The first major deal of 2021 comes via Gray Television, led by CEO Hilton Howell Jr., which announced a $925 million deal to acquire Quincy Media, led by president and CEO Ralph M. Oakley, a regional station owner that mostly operates in the Midwest United States.
Loop Capital analyst Alan Gould wrote in a Jan. 26 research note that Gray was his “favorite small-cap media name,” raising his valuation to $25 per share.

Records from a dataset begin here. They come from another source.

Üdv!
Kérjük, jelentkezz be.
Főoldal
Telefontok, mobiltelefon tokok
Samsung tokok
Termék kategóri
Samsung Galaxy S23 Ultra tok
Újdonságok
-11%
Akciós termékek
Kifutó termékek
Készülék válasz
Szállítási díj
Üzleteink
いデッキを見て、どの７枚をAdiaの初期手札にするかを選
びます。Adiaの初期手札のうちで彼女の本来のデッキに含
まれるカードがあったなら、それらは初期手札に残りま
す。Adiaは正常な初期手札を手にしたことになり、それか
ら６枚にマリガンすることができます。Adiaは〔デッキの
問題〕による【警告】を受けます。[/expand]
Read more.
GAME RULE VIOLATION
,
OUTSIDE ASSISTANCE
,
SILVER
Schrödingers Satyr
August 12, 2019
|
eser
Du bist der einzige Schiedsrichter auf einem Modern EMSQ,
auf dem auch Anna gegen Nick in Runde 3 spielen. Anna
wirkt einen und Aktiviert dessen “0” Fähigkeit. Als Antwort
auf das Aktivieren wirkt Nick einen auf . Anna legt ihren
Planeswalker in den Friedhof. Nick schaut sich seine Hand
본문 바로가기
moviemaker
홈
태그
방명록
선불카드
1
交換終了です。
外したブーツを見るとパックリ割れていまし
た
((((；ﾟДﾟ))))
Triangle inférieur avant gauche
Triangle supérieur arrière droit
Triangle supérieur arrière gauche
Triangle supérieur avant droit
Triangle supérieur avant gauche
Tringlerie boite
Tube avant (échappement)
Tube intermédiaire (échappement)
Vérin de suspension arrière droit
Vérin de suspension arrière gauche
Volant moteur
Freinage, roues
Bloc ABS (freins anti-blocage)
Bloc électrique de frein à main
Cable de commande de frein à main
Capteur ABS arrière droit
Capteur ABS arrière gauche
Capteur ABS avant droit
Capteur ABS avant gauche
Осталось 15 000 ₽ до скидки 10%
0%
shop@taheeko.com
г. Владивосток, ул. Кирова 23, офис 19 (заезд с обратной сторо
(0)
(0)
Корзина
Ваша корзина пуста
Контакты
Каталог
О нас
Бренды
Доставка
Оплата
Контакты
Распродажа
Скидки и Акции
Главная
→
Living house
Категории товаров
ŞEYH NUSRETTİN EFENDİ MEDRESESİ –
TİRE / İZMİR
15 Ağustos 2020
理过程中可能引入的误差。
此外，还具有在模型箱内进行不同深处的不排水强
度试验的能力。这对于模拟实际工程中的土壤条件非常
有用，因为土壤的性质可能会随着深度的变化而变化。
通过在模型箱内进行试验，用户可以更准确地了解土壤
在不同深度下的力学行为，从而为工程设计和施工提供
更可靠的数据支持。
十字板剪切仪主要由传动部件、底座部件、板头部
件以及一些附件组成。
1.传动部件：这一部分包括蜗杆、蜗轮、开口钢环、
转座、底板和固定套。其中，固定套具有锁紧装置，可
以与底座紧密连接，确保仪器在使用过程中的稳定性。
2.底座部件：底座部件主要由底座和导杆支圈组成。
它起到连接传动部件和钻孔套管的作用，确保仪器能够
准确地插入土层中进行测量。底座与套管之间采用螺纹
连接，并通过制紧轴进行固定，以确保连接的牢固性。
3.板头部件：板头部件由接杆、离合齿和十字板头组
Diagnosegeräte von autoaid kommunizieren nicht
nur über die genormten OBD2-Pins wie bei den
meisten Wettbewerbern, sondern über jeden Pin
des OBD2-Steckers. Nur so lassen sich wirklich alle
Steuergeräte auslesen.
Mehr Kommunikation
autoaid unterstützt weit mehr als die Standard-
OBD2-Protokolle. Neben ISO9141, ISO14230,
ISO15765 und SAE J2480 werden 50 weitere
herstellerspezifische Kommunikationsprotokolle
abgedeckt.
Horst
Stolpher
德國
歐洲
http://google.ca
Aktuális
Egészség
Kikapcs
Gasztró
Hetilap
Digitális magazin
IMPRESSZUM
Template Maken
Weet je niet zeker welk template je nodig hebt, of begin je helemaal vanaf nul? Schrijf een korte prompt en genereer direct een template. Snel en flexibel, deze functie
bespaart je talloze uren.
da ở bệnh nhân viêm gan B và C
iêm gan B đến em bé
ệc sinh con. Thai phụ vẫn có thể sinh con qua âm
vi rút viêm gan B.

Gould noted that Gray targets stations that are number one or two in their respective markets in an effort to maximize ad revenue, and that station ownership rules could be set to loosen.
Guggenheim Securities’ Curry Baker and Michael Morris said in a note about Gray’s acquisition of Quincy that the deal will be “immediately accretive to [free cash flow] per share,” and is likely to secure regulatory approval, thanks to Gray divesting some Quincy stations in overlapping markets.
“We believe Gray is well-positioned to continue to over-index in retrans revenue and political and benefit from a significant retrans renewal cycle in 2021,” the Guggenheim analysts write.
“There have been very few, if any, leading local news stations offered for sale over the last 12 months or so. With the election now largely behind us, we expect some opportunities to rise,” Kevin Latek, Gray executive vp, told analysts during its last earnings call Nov. 7, foreshadowing the Quincy deal. “But as we have done previously, we plan to take a close look at any number one or strong number two ranked local television station offered for sale regardless of market size and we will evaluate its opportunity with a close eye on our balance sheet and market conditions.”
In recent years the local TV market has seen enormous consolidation, with a few station giants including Gray, Sinclair, Nexstar, Meredith and Byron Allen’s Entertainment Studios out opportunistically buying, and independent and regional station owners selling. One of the major local players, TEGNA, was also fielding buyout offers before the pandemic hit in early 2020.
For Howell, the acquisition of Quincy also reaffirms his strategy for Gray. “I will speak purely for myself personally, I still believe it is in the best interest of our shareholders to continue to grow this company and there is ample room for Gray to do so,” Howell told analysts on Gray’s earnings call, adding that he had purchased millions of dollars in Gray’s “grossly undervalued” stock, citing the “ridiculously large amounts of money” the stations have been throwing off in free cash flow.
“We are not going to let our stock price sit down here at these prices. This is ridiculous,” he added.
After announcing the deal February 1, Gray’s stock price rose by more than 6 percent, topping $18 per share.